夜半时分,姜婆看着缩坐在床头一角不肯睡下的女人仍在发呆,不禁想起她端药进屋时看见梁上挂着结成绳套的寝衣寝裤,余太医席地就坐,而她则在距离他大约一步远的地方瘫歪着,脸上挂泪,脖颈出一条显眼的红色勒痕,不用细想便知道屋中刚发生的一切。
她不知道自己才离开不到一刻功夫这屋里具体发生了什么事,可看他们俩人的表情别具意味又都不肯细讲,这就让她忍不住猜测一二。路大人非常信任这位余太医,她便不能随意揣度,而且到了她这般年纪,自然知道只要不牵扯上原则,不损害大理寺的严明公正,沉默要比说破更加有益。
“婆婆……”一直消沉的楚云瑶忽然移眸望向默默守候床边的姜婆,她目光稍显迷惘,却难能可贵的闪出些让人一眼能辨的光亮,“余大人他说……让我为了自己,再多活半年看看……”

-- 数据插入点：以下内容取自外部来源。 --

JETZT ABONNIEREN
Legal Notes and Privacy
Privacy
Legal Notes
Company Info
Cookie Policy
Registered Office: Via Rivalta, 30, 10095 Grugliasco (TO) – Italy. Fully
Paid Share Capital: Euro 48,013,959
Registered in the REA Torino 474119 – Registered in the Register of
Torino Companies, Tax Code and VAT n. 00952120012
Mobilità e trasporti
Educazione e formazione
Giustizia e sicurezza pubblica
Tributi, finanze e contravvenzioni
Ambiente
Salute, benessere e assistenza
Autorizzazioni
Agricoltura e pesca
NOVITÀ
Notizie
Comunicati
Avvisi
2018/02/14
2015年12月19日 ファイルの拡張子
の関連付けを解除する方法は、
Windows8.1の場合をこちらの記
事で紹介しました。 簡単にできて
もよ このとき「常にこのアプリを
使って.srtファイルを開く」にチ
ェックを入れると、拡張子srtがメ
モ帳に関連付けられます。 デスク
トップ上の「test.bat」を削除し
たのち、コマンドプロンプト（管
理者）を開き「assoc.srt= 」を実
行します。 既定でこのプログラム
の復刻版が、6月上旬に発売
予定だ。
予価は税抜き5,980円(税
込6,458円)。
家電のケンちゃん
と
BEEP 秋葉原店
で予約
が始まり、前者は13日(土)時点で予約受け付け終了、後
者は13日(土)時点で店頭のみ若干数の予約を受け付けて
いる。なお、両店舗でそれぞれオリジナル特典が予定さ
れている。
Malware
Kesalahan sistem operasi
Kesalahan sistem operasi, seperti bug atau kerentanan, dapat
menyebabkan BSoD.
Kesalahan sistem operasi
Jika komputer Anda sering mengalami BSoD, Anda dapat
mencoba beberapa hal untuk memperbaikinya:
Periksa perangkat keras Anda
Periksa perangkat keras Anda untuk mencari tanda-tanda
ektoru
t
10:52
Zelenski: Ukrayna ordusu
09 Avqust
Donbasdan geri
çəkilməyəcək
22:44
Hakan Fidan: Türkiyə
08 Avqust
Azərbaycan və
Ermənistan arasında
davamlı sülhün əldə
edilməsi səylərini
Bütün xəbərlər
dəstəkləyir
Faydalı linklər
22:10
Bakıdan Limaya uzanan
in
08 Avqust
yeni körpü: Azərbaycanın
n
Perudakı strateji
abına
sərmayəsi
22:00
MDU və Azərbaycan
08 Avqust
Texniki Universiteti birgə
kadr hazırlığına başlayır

姜婆听言心中疑问就此有了底,旋即轻声接道,“姑娘是个命苦之人,我懂你现在的绝望,可余大人确没说错,生而为人总要为了自己活一次才算不枉在这世上走过一遭,何况我们女人……生来本就带苦,若不再多为自己想想,那该多冤枉啊。”
“可……我什么都没有了……”楚云瑶垂下洇泪的杏眸,无措不安的将屈膝而坐的自己抱紧,“我……什么都没有了……葛婆婆,官人,大娘子,明哥儿……与我相关之人全都、死于非命……偏我还活着,难到不是我克了他们,害了他们吗……”
“姑娘万莫这样想,害他们的是那心恶歹人与你何干?”姜婆往她跟前移近,“你那样的伤势,若没有刚巧遇见余太医怕是都活不下来,既然老天爷让你幸运得救,便有你活着的道理,一时想不明白也不要紧,慢慢来,总有一天会寻到答案的。”
一滴清泪顺着楚云瑶漂亮的杏眸滑落脸颊,她将乞怜的婆娑泪眼送向姜婆,幽幽颤唇道,“婆婆……活着,好辛苦……我每日都做噩梦,梦见过往种种,梦见关心爱护我之人倒于血泊……我不知道自己能否撑得住……”
姜婆受她感染,酸涩的眼中升起一层水汽,“那也要撑下去,想想关心你的人,想想爱护你的人,他们希望看见的一定是你振作的模样,他们……还等着你为他们讨一声公道,讨一个真相。”
楚云瑶凄然投入姜婆的怀中,压抑着悲伤,抽咽着委屈,引得他人共感,她却抖着肩膀眼底一片无波无澜。她深谋远虑权衡利弊,如今这般境遇与其找一个男人当寄托她更倾向这位姜婆。同为女人,同为遗属,总比那居心不明的男人更好一些,再说,余太医这样的人比起用来依靠亲近,供着些应该更能体现效果。
月落日升,新的一天悄声开始,好像有什么看不见的东西变了,又好像什么都没有改变。
姜婆记不清自己昨夜跟楚云瑶是什么时候入睡的,俩人不似之前一样她守她睡,而是一起同塌和衣而眠,虽未再多话只是静静沉睡一夜,感情上却似乎亲近了好些。脆弱的女人早上睁眼清醒时还是忍不住想要落泪,可看见身旁也才刚醒的姜婆,那股想哭的感觉立刻肉眼可见的消散了几分。